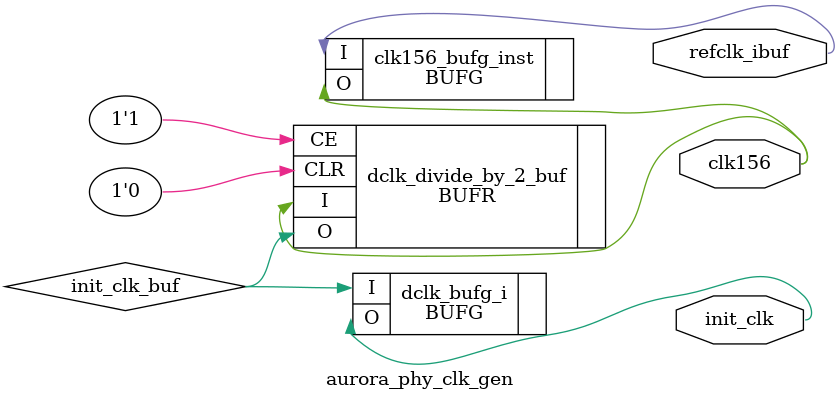
<source format=v>

module aurora_phy_clk_gen 
(
   output refclk_ibuf,
   output clk156,
   output init_clk
);

   wire init_clk_buf;

   BUFG clk156_bufg_inst (
      .I (refclk_ibuf),
      .O (clk156) 
   );

   // Divding independent clock by 2 as source for DRP clock
   BUFR # (
      .BUFR_DIVIDE ("2")
   ) dclk_divide_by_2_buf (
      .I   (clk156),
      .O   (init_clk_buf),
      .CE  (1'b1),
      .CLR (1'b0)
   );

   BUFG dclk_bufg_i (
      .I (init_clk_buf),
      .O (init_clk)
   );

endmodule




</source>
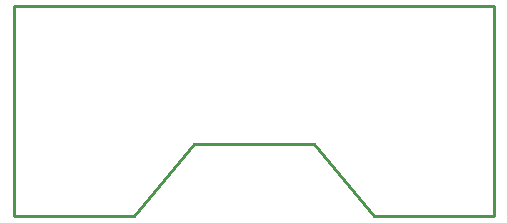
<source format=gko>
G04 Layer: BoardOutlineLayer*
G04 EasyEDA v6.5.29, 2023-07-18 11:26:45*
G04 33fdc5552a5a4075a23771e626d16e97,5a6b42c53f6a479593ecc07194224c93,10*
G04 Gerber Generator version 0.2*
G04 Scale: 100 percent, Rotated: No, Reflected: No *
G04 Dimensions in millimeters *
G04 leading zeros omitted , absolute positions ,4 integer and 5 decimal *
%FSLAX45Y45*%
%MOMM*%

%ADD10C,0.2540*%
D10*
X0Y11938000D02*
G01*
X4064000Y11938000D01*
X4064000Y10160000D01*
X3048000Y10160000D01*
X2540000Y10769600D01*
X1524000Y10769600D01*
X1016000Y10160000D01*
X0Y10160000D01*
X0Y11938000D01*

%LPD*%
M02*

</source>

########################################

Leave out all images, then reproduce the entries above exactly.

<source format=v>

module aurora_phy_clk_gen 
(
   output refclk_ibuf,
   output clk156,
   output init_clk
);

   wire init_clk_buf;

   BUFG clk156_bufg_inst (
      .I (refclk_ibuf),
      .O (clk156) 
   );

   // Divding independent clock by 2 as source for DRP clock
   BUFR # (
      .BUFR_DIVIDE ("2")
   ) dclk_divide_by_2_buf (
      .I   (clk156),
      .O   (init_clk_buf),
      .CE  (1'b1),
      .CLR (1'b0)
   );

   BUFG dclk_bufg_i (
      .I (init_clk_buf),
      .O (init_clk)
   );

endmodule




</source>
<source format=gko>
G04 Layer: BoardOutlineLayer*
G04 EasyEDA v6.5.29, 2023-07-18 11:26:45*
G04 33fdc5552a5a4075a23771e626d16e97,5a6b42c53f6a479593ecc07194224c93,10*
G04 Gerber Generator version 0.2*
G04 Scale: 100 percent, Rotated: No, Reflected: No *
G04 Dimensions in millimeters *
G04 leading zeros omitted , absolute positions ,4 integer and 5 decimal *
%FSLAX45Y45*%
%MOMM*%

%ADD10C,0.2540*%
D10*
X0Y11938000D02*
G01*
X4064000Y11938000D01*
X4064000Y10160000D01*
X3048000Y10160000D01*
X2540000Y10769600D01*
X1524000Y10769600D01*
X1016000Y10160000D01*
X0Y10160000D01*
X0Y11938000D01*

%LPD*%
M02*

</source>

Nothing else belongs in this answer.